Alcohol reduces stress. Anyone who’s ever had a drink or two can tell you that. There is, after all, a reason why it features so prominently in social gatherings — because we’re all at heart a bit fearful of being awkward, so we turn to alcohol to take the pressure away.
But that doesn’t mean you should use alcohol to relieve your social stress. And there are two main reasons why you shouldn’t, why alcohol, while it can certainly relieve your stress in the moment, can increase your stress over the longterm.
First, if you indulge in a drink or two, you may be ok. When you feel “buzzed” you usually remain primarily in control of your thoughts, and you’re not as prone to saying and doing things you’ll later regret as when you get drunk. But if you drink to the point of getting drunk, you’re almost certain to regret your behaviour later. You can even cause irreparable harm to relationships and how others perceive you, thereby increasing your social stress in the longterm rather than decreasing it.
The other problem is that by using alcohol as a crutch, you become dependent on it to relieve your social stress rather than finding healthy ways of dealing with it, hopefully ways that help you address and permanently overcome your insecurities.

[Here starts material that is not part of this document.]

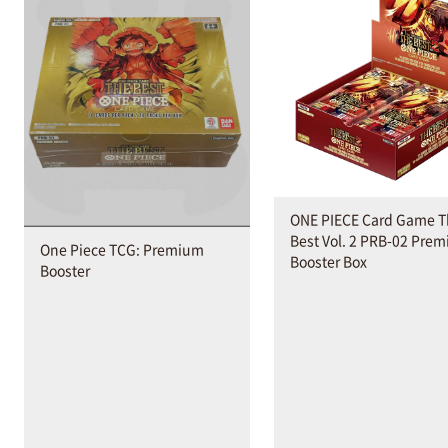
ONE PIECE Card Game T
Best Vol. 2 PRB-02 Pre
One Piece TCG: Premium
Booster Box
Booster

Anytime you end up needing something to get by, you give away control of your life in some part to it. And the more you drink, the more your body builds a tolerance to alcohol so that you need more of it to get the same stress-reducing effect. You end up needing to get drunk to relieve your social stress, and like we just said, once you’re drunk you give up most of the control you have over your mouth, your body and your life.
So while alcohol in moderation can certainly alleviate your social stress, the longterm consequences make it one of the worst methods you could choose to deal with your stress. Better to lay off the booze and figure out what’s really causing you to feel stressed out.